Copy the rows from the start of the listing up to and including the line containing "family: Montiaceae", and substitute "species" for every "scientific name" while leaving everything else unchanged.

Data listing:
-- Start --
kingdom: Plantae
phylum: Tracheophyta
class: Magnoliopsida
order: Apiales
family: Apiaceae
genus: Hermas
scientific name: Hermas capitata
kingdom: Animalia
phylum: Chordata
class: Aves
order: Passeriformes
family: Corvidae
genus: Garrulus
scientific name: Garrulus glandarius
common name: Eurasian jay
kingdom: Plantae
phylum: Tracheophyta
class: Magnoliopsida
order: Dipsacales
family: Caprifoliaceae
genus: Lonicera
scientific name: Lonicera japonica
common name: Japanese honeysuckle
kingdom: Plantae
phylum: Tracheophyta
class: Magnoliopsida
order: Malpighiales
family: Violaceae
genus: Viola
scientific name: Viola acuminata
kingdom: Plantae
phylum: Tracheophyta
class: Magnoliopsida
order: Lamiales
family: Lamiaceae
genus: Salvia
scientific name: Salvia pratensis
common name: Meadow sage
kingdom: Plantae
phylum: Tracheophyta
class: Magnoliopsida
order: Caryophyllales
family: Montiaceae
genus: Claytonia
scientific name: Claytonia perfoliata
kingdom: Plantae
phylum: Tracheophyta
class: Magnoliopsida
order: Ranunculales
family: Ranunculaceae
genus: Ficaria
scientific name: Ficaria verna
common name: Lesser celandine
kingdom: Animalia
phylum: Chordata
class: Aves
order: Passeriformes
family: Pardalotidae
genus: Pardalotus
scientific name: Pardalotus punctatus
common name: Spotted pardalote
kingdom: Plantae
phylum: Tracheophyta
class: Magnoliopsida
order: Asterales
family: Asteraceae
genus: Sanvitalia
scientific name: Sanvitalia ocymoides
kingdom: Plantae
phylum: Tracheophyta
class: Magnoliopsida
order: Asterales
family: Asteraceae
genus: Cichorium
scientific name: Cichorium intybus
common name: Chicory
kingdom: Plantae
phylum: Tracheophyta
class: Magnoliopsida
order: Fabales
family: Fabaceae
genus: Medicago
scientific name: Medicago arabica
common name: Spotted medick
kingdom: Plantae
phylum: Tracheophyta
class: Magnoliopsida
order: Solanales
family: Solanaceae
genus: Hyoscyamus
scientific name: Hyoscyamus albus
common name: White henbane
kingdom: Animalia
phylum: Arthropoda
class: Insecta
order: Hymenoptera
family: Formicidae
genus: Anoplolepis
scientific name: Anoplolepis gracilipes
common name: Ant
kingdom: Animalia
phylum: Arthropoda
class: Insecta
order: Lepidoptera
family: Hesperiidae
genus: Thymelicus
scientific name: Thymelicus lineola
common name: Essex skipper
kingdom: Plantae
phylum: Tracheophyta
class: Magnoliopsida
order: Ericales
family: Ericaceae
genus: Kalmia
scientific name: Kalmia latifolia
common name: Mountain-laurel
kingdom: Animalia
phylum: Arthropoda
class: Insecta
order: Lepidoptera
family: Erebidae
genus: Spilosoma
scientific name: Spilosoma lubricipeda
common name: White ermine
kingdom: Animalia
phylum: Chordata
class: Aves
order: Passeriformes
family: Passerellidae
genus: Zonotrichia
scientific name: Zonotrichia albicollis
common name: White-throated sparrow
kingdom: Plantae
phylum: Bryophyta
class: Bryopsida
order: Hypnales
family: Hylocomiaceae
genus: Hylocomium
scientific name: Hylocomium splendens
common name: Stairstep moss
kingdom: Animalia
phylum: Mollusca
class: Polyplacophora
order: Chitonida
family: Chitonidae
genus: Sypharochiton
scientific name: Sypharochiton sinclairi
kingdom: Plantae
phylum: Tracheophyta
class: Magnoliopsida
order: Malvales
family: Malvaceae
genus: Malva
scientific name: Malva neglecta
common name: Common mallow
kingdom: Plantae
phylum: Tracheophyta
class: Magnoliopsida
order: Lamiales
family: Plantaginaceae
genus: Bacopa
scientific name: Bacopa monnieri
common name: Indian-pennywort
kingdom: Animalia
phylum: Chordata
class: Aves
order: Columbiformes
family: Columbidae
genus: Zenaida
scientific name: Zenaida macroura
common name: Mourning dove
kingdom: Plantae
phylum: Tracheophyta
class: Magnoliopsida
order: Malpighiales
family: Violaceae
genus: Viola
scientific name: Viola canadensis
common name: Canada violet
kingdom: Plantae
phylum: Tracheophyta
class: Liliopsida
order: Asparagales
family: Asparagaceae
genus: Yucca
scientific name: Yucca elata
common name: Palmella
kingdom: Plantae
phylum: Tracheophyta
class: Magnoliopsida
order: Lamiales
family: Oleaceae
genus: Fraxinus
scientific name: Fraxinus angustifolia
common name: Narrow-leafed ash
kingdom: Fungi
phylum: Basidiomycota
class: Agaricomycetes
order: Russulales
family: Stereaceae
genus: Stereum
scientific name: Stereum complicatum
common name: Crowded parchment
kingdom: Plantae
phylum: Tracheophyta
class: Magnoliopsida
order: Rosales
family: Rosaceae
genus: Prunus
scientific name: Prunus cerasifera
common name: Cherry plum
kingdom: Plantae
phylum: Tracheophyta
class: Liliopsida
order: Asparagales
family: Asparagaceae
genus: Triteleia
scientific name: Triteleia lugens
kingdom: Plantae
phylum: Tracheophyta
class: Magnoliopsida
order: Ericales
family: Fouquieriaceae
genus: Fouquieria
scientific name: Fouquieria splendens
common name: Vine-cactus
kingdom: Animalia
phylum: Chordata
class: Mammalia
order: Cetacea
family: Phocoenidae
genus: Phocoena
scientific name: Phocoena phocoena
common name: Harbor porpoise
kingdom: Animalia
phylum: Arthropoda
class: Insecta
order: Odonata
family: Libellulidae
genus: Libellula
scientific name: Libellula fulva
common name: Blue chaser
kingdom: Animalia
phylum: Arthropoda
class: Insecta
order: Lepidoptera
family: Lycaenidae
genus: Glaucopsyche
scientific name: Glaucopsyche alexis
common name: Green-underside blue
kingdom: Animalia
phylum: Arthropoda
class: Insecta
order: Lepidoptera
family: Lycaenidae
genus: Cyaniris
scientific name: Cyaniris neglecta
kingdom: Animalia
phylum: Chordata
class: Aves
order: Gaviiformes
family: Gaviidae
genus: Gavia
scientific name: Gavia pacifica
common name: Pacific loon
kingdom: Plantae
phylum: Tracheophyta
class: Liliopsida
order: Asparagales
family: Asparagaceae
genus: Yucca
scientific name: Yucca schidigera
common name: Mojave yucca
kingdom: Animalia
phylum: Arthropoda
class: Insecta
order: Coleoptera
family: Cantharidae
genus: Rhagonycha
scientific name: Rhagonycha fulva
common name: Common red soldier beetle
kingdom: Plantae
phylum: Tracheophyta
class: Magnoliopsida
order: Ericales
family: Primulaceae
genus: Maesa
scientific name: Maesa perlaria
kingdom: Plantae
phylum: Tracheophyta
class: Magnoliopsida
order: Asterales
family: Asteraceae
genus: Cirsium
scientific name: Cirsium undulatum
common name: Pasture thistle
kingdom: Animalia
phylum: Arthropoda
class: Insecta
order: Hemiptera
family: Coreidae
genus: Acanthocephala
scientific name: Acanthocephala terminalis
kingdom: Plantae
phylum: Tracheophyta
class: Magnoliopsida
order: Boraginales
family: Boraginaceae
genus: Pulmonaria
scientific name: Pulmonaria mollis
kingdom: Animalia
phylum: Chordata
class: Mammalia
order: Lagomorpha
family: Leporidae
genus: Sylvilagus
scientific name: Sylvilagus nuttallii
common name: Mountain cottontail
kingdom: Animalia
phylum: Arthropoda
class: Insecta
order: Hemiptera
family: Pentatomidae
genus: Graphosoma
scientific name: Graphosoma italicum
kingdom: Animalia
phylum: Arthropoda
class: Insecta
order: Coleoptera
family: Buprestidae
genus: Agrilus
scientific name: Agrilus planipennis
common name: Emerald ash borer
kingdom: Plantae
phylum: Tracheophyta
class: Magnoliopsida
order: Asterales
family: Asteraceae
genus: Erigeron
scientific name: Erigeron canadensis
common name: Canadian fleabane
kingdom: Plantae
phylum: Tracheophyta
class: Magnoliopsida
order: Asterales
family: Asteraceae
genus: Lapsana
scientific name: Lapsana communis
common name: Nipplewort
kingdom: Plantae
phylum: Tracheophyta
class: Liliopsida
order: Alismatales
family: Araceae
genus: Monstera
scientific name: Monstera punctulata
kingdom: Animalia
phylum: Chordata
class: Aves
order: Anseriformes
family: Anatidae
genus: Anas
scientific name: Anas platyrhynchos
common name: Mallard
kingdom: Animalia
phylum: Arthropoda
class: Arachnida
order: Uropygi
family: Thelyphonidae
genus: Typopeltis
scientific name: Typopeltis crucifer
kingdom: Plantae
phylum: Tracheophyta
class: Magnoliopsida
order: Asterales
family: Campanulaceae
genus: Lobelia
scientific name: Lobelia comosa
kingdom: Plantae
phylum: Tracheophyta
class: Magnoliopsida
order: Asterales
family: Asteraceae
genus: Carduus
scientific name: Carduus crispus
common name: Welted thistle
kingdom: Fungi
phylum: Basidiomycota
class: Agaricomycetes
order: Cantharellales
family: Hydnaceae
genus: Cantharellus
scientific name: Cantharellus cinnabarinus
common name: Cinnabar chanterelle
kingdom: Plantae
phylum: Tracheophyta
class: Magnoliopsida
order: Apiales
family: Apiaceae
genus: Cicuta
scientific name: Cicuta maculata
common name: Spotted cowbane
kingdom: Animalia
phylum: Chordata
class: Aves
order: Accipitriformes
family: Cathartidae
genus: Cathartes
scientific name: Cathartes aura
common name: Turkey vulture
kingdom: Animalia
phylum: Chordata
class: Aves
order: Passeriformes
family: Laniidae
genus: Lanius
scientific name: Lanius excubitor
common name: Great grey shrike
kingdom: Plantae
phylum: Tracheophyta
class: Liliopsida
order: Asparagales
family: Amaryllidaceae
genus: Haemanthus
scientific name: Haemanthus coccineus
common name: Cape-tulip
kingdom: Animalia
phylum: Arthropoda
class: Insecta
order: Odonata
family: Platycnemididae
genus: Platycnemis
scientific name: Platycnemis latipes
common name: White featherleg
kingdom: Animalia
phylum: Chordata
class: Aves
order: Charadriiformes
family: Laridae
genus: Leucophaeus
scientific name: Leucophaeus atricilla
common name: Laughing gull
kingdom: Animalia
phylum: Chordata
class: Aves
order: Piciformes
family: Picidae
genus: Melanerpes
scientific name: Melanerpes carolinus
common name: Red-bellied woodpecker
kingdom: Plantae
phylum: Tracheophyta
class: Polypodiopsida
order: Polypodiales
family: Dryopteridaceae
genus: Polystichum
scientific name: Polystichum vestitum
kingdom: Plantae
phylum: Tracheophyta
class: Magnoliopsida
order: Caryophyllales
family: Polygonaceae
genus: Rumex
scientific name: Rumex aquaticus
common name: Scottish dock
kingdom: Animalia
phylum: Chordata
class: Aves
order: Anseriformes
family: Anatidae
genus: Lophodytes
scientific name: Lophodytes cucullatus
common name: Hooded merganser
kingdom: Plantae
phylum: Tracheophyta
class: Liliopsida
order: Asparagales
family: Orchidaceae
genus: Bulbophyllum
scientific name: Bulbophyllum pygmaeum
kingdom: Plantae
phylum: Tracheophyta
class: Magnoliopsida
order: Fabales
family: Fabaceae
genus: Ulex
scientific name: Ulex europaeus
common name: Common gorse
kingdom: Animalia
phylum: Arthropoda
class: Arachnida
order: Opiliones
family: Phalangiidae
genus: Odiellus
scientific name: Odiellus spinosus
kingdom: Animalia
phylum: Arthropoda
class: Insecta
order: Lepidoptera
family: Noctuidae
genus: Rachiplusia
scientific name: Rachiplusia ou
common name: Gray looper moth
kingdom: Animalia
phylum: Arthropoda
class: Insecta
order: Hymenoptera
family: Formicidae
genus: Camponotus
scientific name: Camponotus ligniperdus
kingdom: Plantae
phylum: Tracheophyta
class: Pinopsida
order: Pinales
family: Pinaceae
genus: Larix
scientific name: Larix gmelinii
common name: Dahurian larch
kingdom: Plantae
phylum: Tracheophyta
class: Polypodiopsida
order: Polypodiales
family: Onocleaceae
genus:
-- End --
Output for this exercise ->
kingdom: Plantae
phylum: Tracheophyta
class: Magnoliopsida
order: Apiales
family: Apiaceae
genus: Hermas
species: Hermas capitata
kingdom: Animalia
phylum: Chordata
class: Aves
order: Passeriformes
family: Corvidae
genus: Garrulus
species: Garrulus glandarius
common name: Eurasian jay
kingdom: Plantae
phylum: Tracheophyta
class: Magnoliopsida
order: Dipsacales
family: Caprifoliaceae
genus: Lonicera
species: Lonicera japonica
common name: Japanese honeysuckle
kingdom: Plantae
phylum: Tracheophyta
class: Magnoliopsida
order: Malpighiales
family: Violaceae
genus: Viola
species: Viola acuminata
kingdom: Plantae
phylum: Tracheophyta
class: Magnoliopsida
order: Lamiales
family: Lamiaceae
genus: Salvia
species: Salvia pratensis
common name: Meadow sage
kingdom: Plantae
phylum: Tracheophyta
class: Magnoliopsida
order: Caryophyllales
family: Montiaceae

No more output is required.